Segment Start: LISTED ENTRIES

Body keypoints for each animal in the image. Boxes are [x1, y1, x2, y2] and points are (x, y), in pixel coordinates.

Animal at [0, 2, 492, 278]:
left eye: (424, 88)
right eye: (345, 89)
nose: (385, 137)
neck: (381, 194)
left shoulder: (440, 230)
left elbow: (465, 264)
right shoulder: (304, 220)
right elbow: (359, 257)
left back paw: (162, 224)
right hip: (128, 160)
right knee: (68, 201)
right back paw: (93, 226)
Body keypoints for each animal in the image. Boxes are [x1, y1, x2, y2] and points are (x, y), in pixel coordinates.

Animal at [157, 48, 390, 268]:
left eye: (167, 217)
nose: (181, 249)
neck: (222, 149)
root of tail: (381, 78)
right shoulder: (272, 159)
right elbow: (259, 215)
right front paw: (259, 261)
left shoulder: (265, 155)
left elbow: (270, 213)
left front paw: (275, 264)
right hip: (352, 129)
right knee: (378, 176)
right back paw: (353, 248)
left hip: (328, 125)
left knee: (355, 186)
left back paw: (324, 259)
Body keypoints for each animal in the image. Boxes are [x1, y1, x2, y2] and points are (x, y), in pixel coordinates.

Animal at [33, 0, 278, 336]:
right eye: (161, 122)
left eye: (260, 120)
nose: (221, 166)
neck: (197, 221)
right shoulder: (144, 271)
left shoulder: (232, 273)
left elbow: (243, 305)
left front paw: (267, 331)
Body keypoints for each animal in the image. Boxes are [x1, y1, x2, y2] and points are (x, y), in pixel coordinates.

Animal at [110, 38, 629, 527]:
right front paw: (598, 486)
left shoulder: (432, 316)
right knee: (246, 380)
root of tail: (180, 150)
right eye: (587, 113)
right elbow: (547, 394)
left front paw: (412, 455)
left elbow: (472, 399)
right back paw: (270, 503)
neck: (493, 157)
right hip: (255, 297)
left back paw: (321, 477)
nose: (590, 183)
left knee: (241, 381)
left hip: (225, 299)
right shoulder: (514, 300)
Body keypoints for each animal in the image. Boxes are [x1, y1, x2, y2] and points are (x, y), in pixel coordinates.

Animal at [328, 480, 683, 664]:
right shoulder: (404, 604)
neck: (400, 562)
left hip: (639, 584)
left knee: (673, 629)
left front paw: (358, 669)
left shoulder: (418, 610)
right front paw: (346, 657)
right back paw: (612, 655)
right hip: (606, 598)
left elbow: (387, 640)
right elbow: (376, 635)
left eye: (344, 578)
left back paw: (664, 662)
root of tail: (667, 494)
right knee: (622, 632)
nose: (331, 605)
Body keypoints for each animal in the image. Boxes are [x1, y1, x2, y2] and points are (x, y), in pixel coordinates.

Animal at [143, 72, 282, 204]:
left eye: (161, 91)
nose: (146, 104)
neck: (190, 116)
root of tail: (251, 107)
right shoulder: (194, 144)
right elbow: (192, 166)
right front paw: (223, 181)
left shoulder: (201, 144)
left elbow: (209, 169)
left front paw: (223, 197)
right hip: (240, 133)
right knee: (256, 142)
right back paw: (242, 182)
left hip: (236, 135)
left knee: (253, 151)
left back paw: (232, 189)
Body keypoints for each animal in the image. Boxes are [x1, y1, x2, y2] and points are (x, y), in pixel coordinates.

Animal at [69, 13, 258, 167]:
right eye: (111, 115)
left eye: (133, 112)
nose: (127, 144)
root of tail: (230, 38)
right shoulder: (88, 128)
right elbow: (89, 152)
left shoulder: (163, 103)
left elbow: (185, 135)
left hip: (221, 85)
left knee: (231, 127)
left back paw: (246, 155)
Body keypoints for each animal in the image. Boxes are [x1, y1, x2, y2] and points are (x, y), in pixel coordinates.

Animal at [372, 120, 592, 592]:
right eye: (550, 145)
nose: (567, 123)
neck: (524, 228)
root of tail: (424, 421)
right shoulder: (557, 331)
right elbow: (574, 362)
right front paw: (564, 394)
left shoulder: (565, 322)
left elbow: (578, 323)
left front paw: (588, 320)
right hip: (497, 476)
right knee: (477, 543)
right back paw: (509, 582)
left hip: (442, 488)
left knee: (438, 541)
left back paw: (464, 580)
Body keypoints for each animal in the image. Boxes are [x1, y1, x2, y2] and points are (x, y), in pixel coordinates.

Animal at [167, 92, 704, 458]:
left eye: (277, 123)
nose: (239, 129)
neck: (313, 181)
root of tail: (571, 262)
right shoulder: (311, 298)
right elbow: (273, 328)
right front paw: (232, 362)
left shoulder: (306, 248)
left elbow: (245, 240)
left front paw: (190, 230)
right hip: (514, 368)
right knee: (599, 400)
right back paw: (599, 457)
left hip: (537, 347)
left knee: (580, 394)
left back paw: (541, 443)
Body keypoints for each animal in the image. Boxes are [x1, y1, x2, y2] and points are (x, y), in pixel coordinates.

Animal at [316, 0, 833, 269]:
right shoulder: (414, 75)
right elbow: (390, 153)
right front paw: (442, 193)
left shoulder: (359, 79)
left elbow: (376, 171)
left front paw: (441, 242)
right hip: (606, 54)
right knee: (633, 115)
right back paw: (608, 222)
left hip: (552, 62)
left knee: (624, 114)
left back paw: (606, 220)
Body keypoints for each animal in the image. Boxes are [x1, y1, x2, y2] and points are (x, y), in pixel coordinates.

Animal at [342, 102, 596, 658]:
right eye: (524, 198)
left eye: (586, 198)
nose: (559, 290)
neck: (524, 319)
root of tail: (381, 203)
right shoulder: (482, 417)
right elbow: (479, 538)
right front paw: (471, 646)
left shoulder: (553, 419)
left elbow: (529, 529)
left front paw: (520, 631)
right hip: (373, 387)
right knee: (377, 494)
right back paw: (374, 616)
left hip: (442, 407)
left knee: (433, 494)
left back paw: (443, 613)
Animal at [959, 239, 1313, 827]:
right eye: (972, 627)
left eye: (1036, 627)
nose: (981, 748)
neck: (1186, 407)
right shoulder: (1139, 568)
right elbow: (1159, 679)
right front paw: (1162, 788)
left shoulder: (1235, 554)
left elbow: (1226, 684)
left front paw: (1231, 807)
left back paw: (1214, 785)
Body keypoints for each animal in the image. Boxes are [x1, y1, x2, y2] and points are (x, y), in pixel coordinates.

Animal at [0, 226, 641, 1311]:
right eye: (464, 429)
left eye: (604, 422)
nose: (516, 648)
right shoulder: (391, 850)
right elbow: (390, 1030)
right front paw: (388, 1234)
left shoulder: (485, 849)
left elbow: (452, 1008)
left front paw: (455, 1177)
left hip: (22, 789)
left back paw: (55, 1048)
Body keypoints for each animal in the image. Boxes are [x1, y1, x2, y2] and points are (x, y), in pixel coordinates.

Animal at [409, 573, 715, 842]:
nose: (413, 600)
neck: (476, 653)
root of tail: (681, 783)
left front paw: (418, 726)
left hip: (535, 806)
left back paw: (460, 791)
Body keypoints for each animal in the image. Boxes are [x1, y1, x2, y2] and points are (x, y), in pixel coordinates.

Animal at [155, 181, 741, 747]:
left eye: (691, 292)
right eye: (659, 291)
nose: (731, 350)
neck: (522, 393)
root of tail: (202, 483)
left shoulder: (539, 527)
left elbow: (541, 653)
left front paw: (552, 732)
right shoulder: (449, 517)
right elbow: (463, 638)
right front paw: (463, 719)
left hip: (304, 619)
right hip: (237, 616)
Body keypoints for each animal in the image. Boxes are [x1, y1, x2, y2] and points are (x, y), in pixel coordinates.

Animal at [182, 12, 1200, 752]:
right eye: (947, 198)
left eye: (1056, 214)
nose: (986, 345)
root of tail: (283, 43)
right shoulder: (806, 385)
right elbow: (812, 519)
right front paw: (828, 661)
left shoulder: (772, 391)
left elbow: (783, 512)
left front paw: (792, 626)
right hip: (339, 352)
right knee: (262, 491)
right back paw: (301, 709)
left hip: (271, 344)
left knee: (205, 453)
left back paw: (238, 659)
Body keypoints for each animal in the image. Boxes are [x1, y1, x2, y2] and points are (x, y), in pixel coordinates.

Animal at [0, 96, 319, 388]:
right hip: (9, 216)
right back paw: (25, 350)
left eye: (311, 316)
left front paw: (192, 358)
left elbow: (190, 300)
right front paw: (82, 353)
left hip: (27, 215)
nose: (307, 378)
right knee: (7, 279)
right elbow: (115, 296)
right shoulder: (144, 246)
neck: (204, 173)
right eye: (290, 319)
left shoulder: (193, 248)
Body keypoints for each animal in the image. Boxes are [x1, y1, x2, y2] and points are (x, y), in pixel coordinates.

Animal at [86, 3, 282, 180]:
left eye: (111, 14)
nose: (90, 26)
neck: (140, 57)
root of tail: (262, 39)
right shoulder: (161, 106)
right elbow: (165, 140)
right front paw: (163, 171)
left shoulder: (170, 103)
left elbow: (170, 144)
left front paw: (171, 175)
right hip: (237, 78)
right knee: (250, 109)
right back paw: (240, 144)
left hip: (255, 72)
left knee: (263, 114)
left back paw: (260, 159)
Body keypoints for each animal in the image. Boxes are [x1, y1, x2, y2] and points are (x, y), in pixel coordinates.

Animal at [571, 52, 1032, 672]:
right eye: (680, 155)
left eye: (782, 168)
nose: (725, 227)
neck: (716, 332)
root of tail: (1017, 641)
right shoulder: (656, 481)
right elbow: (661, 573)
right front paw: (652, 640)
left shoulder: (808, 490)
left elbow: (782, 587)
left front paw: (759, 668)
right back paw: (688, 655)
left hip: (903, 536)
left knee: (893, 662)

Segment End: LISTED ENTRIES

◆ **TASK OBJECTIVE**:
Retype the records above, but only those lines that fall between the line containing "right back paw: (374, 616)" and the line containing "left elbow: (1226, 684)", with both of those lines included, exactly as written.

◆ **RESPONSE FOR THIS EXERCISE**:
right back paw: (374, 616)
left hip: (442, 407)
left knee: (433, 494)
left back paw: (443, 613)
Animal at [959, 239, 1313, 827]:
right eye: (972, 627)
left eye: (1036, 627)
nose: (981, 748)
neck: (1186, 407)
right shoulder: (1139, 568)
right elbow: (1159, 679)
right front paw: (1162, 788)
left shoulder: (1235, 554)
left elbow: (1226, 684)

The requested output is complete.